(TASK DATA)
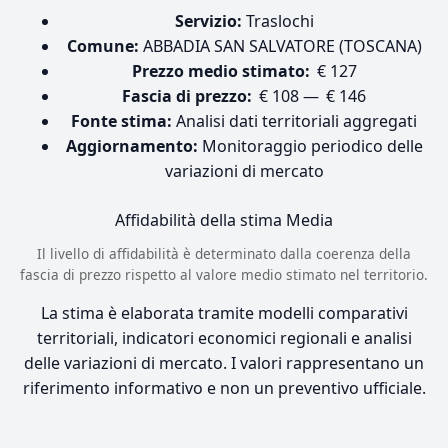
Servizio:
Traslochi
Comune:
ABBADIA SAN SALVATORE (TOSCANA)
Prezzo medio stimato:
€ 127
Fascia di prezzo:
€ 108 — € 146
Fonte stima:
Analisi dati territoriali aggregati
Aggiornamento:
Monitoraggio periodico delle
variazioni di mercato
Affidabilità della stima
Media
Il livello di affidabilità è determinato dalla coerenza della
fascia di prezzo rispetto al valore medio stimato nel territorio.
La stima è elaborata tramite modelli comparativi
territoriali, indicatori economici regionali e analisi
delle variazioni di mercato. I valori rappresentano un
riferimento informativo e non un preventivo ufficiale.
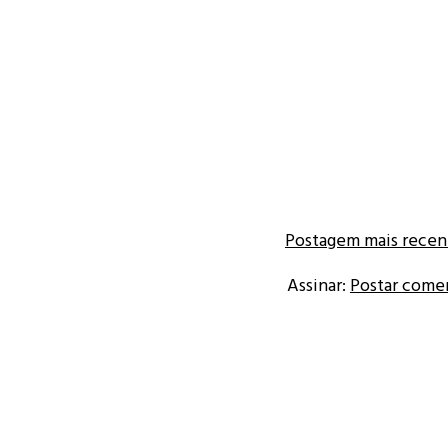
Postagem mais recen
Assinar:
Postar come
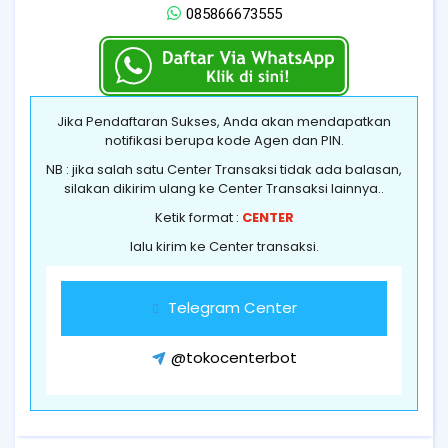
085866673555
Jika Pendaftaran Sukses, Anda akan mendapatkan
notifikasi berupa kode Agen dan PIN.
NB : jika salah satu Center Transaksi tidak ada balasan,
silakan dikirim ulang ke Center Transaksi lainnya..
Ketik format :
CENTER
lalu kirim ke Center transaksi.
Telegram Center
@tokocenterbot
(End TASK DATA)
(TASK DATA)
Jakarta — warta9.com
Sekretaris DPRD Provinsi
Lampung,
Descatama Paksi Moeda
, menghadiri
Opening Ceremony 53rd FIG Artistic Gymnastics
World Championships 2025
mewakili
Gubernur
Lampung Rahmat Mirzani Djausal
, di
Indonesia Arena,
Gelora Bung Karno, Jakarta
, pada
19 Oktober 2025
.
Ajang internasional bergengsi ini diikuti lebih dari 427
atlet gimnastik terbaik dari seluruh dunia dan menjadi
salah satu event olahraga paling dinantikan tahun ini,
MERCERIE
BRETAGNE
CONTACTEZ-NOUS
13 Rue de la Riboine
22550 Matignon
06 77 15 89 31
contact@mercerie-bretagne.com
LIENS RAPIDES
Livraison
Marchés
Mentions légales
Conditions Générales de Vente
(End TASK DATA)
Copy all lines from the data that hold the word "variazioni".

> _ANSWER AREA_
variazioni di mercato
delle variazioni di mercato. I valori rappresentano un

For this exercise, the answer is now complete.